> Data:
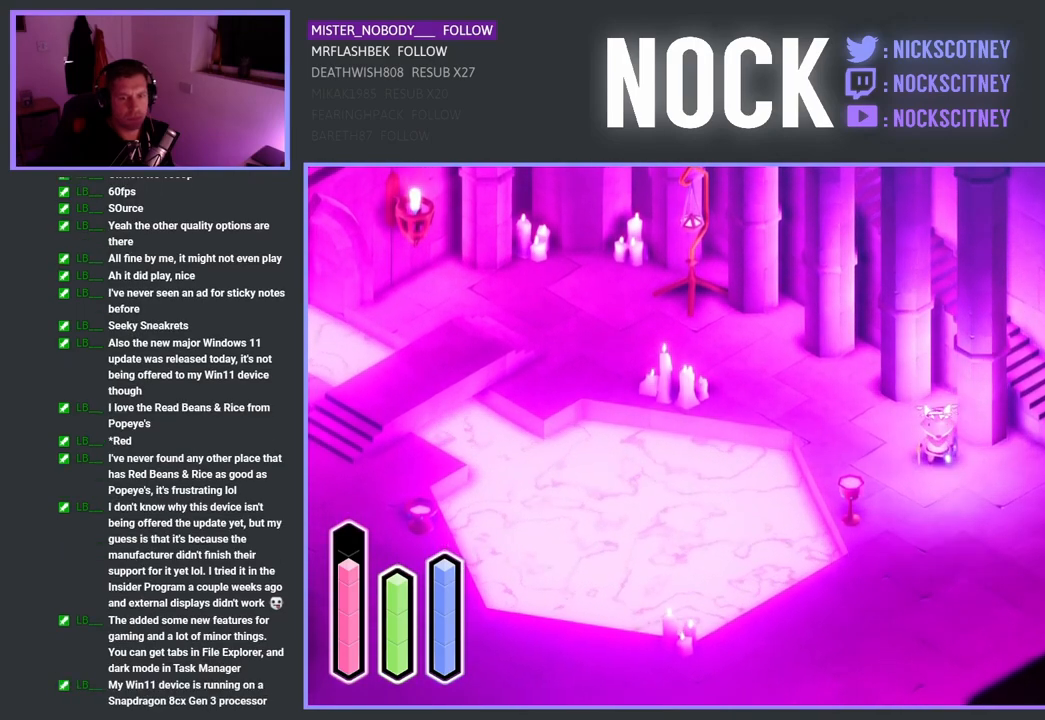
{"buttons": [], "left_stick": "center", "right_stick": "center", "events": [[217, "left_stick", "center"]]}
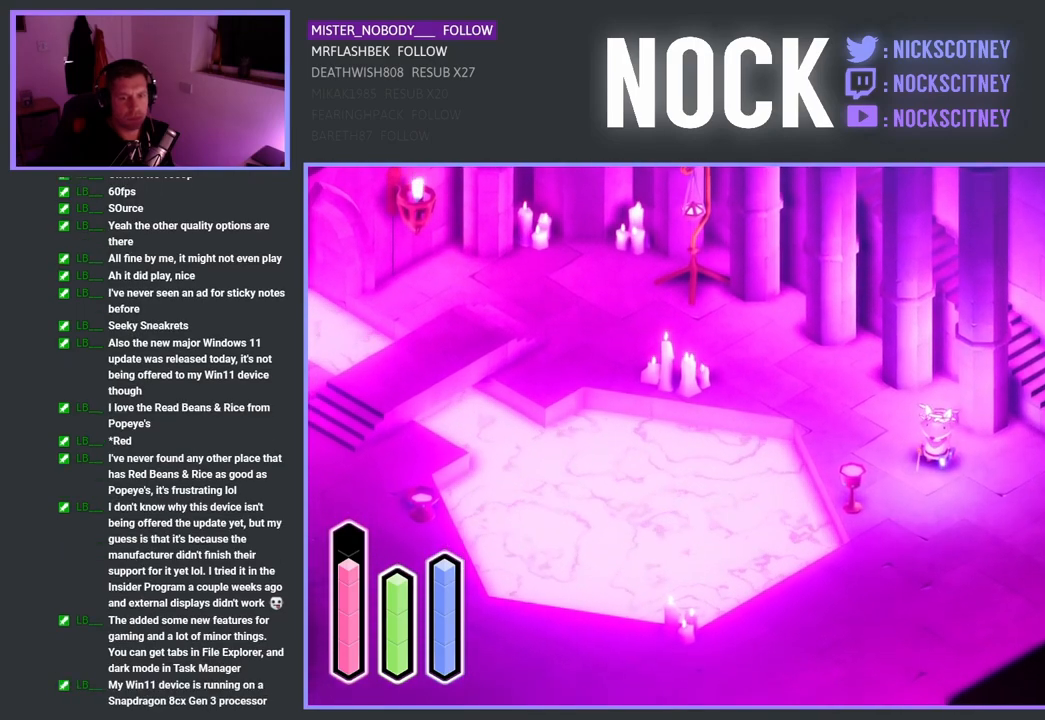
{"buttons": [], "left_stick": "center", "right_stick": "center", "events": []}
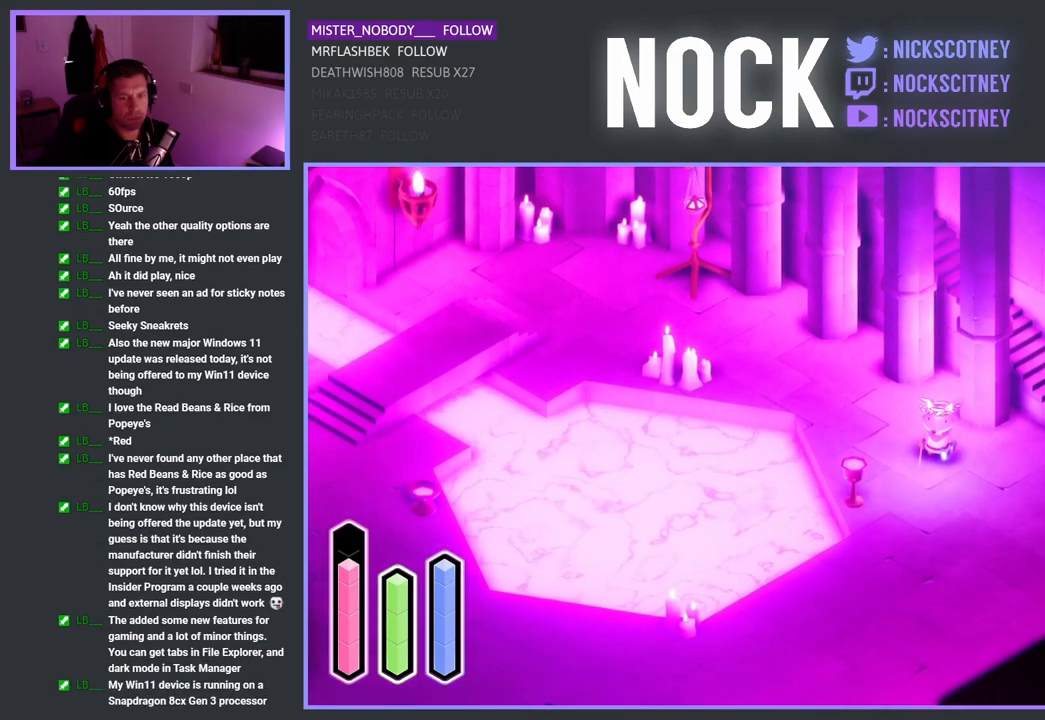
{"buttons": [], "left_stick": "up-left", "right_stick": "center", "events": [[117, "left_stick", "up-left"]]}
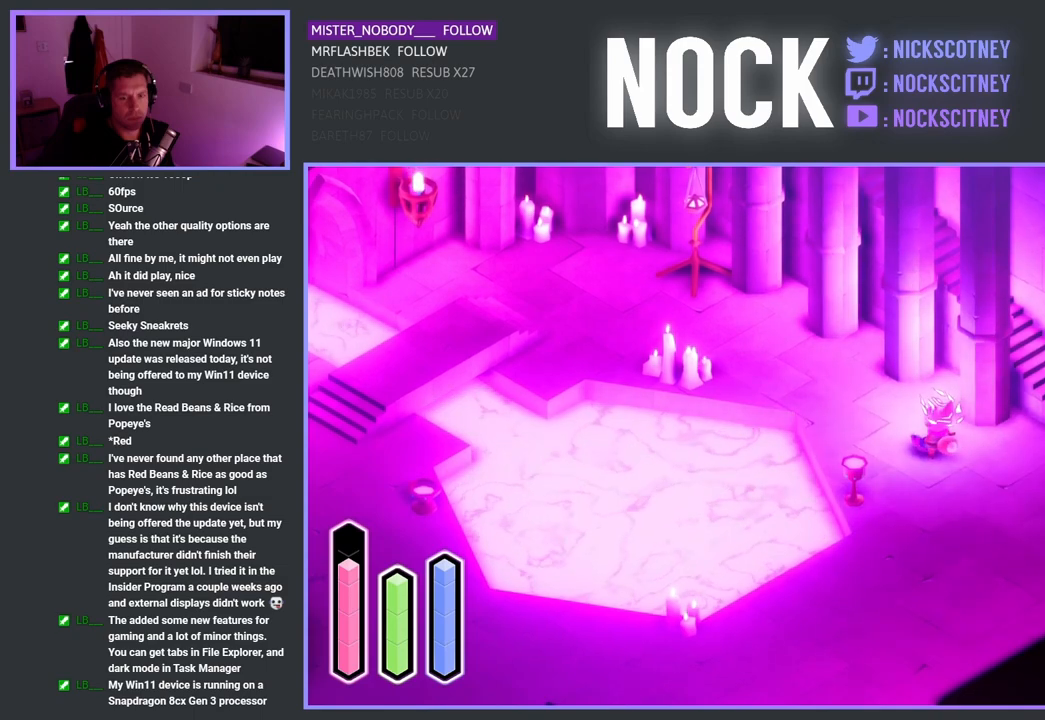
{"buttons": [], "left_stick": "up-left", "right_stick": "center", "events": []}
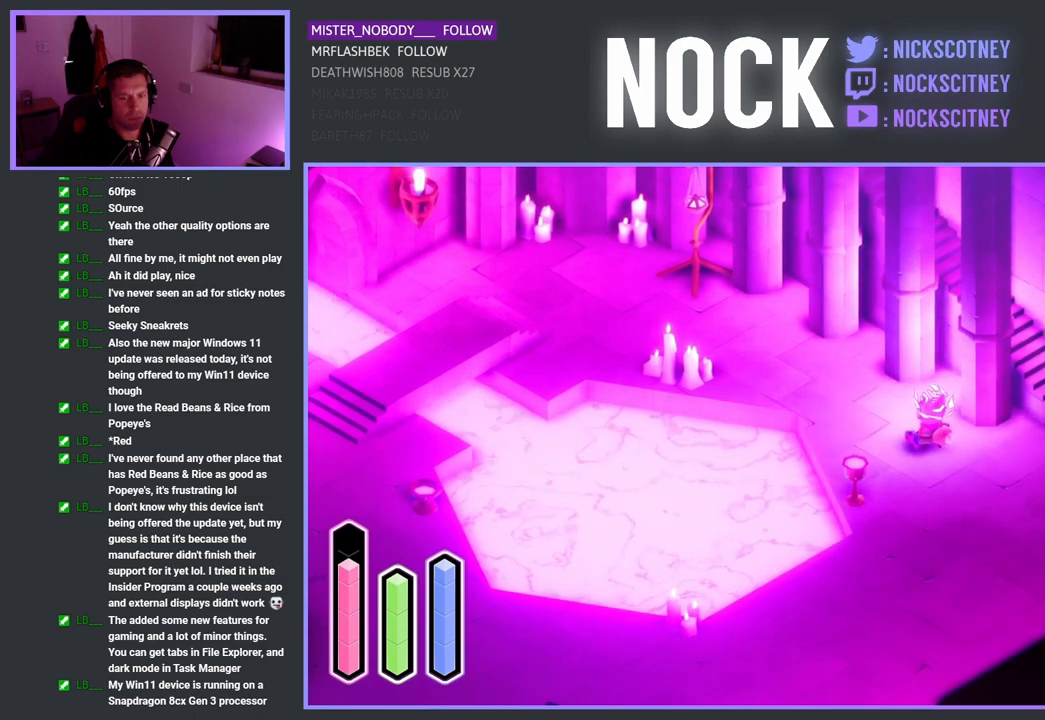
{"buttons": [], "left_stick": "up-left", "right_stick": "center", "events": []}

> Required work:
Set down all records verbatim, omitting images.

> Output below:
{"buttons": [], "left_stick": "center", "right_stick": "center", "events": [[217, "left_stick", "center"]]}
{"buttons": [], "left_stick": "center", "right_stick": "center", "events": []}
{"buttons": [], "left_stick": "up-left", "right_stick": "center", "events": [[117, "left_stick", "up-left"]]}
{"buttons": [], "left_stick": "up-left", "right_stick": "center", "events": []}
{"buttons": [], "left_stick": "up-left", "right_stick": "center", "events": []}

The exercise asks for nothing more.